Gradient-Free Training of Spiking Neural Networks via Low-Rank Evolution Strategies
This work provides a gradient-free training method for SNNs, which is significant for enabling on-chip learning on neuromorphic hardware, particularly for researchers and developers working with energy-efficient AI systems.
The authors tackled the challenge of training Spiking Neural Networks (SNNs) without gradients, which is difficult due to non-differentiable spike thresholds and the high computational cost of traditional Evolution Strategies (ES). They achieved 79.21% test accuracy on N-MNIST using a low-rank factorization of ES perturbations (EGGROLL), reducing per-generation wall-clock time by 2.23x compared to full-rank ES.

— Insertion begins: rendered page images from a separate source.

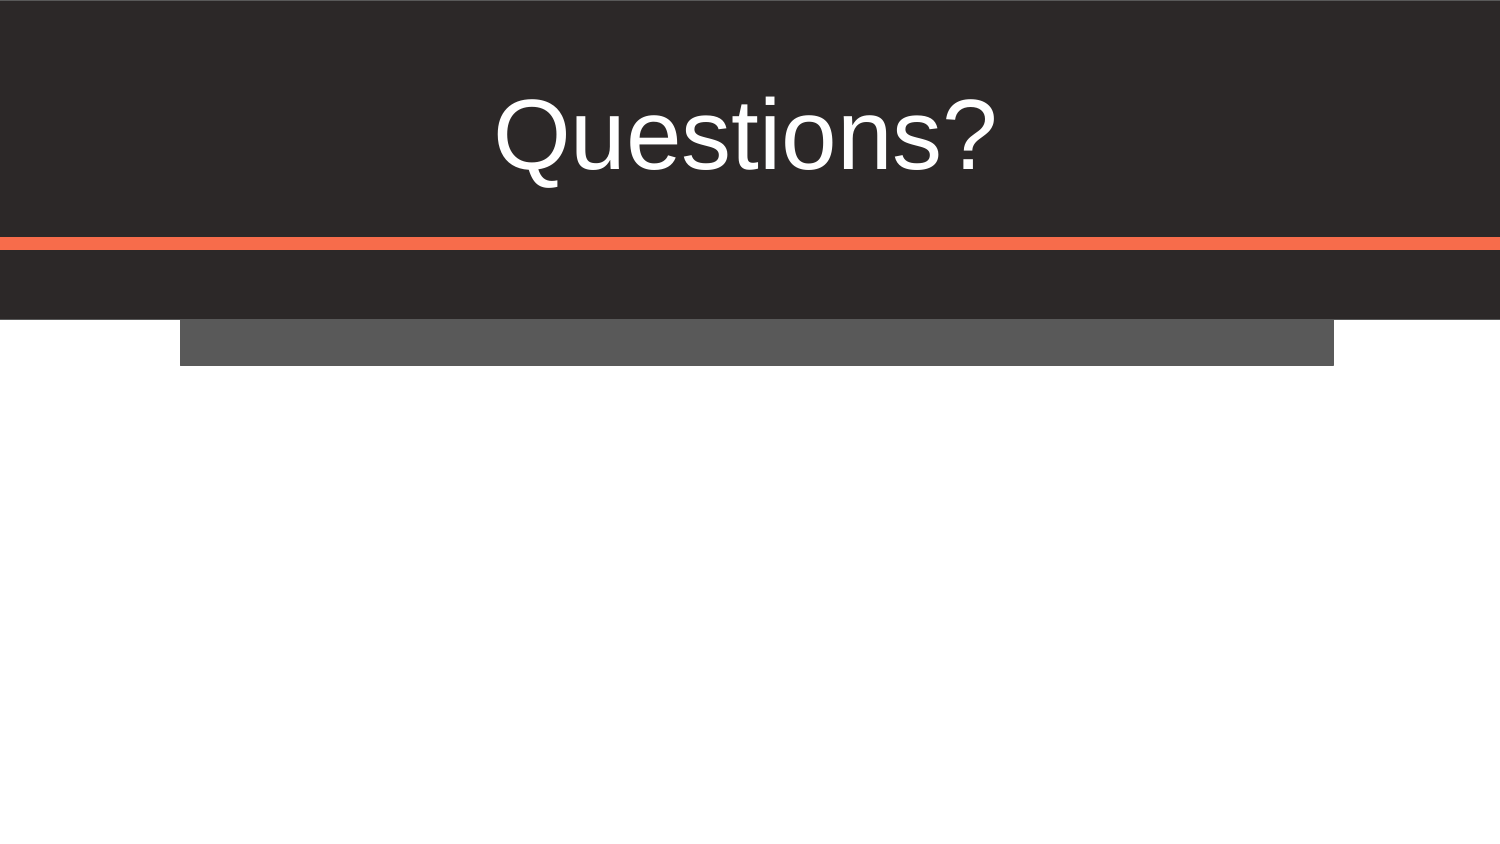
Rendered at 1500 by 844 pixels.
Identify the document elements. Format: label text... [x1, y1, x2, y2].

text_box [0, 252, 1500, 320]
title Questions? [389, 54, 1103, 149]
text_box [0, 0, 1500, 237]
text_box [180, 320, 1333, 366]
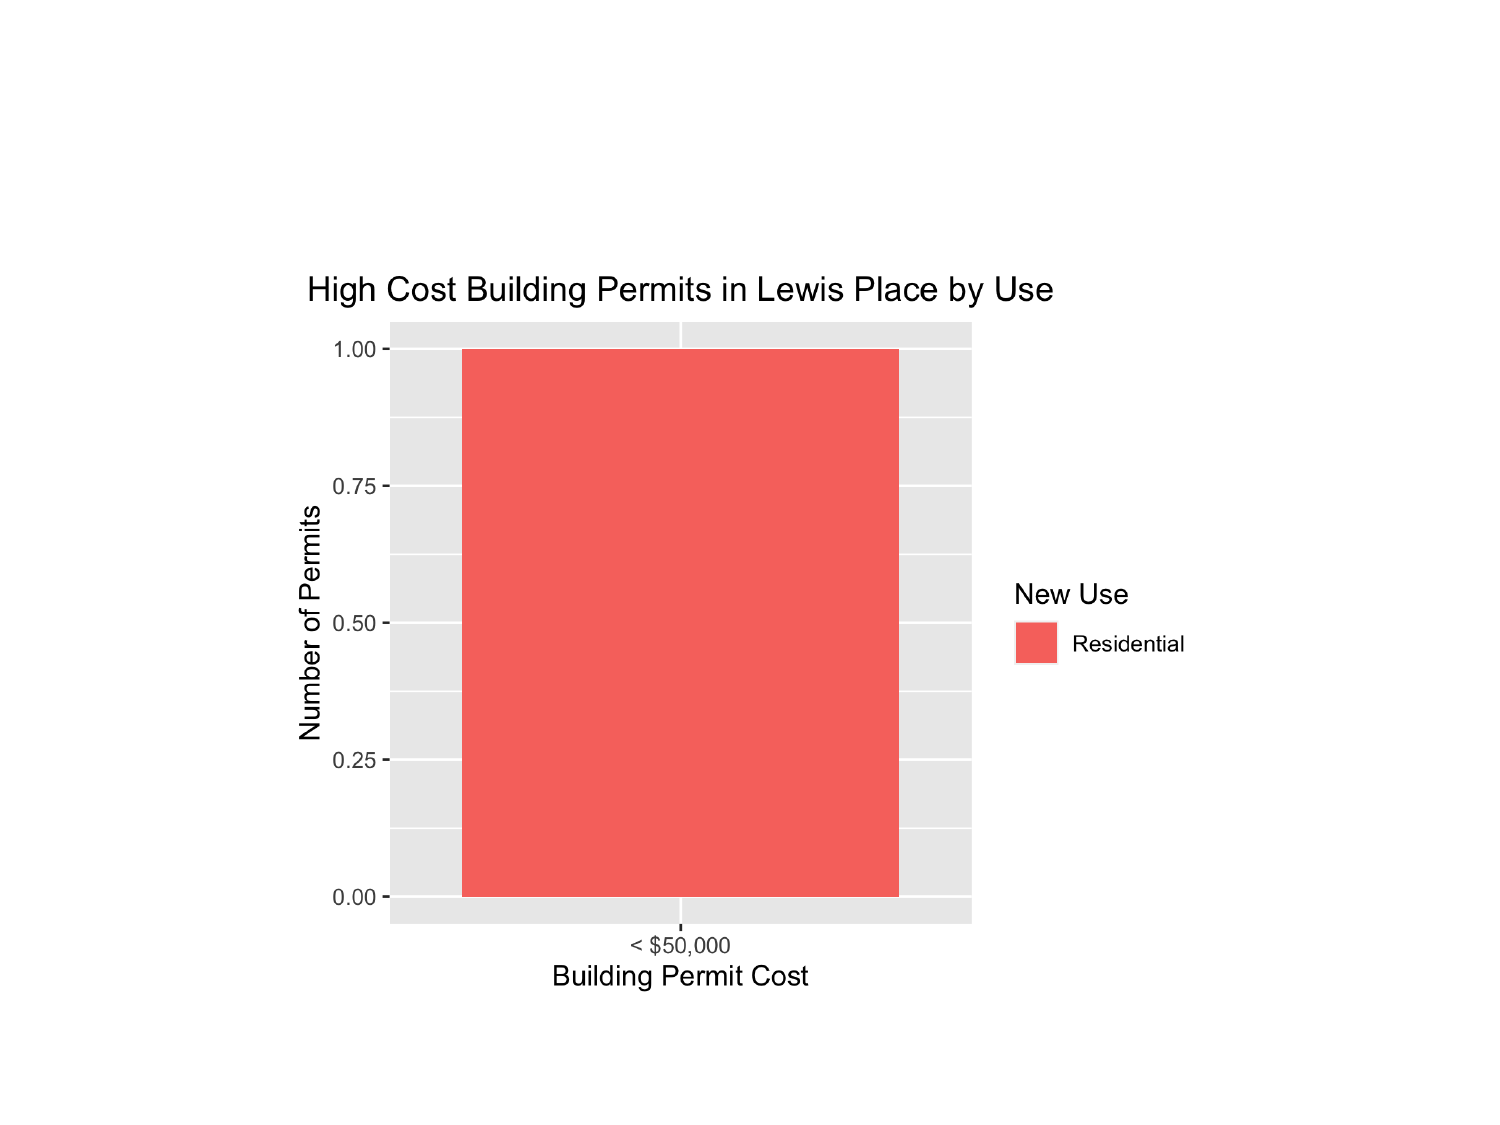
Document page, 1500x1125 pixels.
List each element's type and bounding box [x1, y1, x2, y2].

picture [285, 262, 1213, 1005]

Spiking Neural Networks (SNNs) offer compelling energy efficiency on neuromorphic hardware, yet their training remains challenging because the discrete spike threshold is non-differentiable. Surrogate-gradient methods sidestep this by approximating the derivative, but they impose backpropagation infrastructure that is incompatible with on-chip learning. Evolution Strategies (\es) are a natural gradient-free alternative, yet their computational cost scales with the number of parameters, making them impractical for large weight matrices. We present a method for training SNNs using EGGROLL, a low-rank factorisation of ES perturbations that reduces per-generation memory from $\mathcal{O}(mn)$ to $\mathcal{O}(r(m{+}n))$. Combining EGGROLL with a Leaky Integrate-and-Fire SNN on N-MNIST, we demonstrate that gradient-free training achieves 79.21% test accuracy while reducing per-generation wall-clock time by 2.23$\times$ relative to full-rank ES. Our results demonstrate EGGROLL is viable for SNN training, with a clear accuracy-speed tradeoff, compatible with training on neuromorphic hardware without surrogate gradients.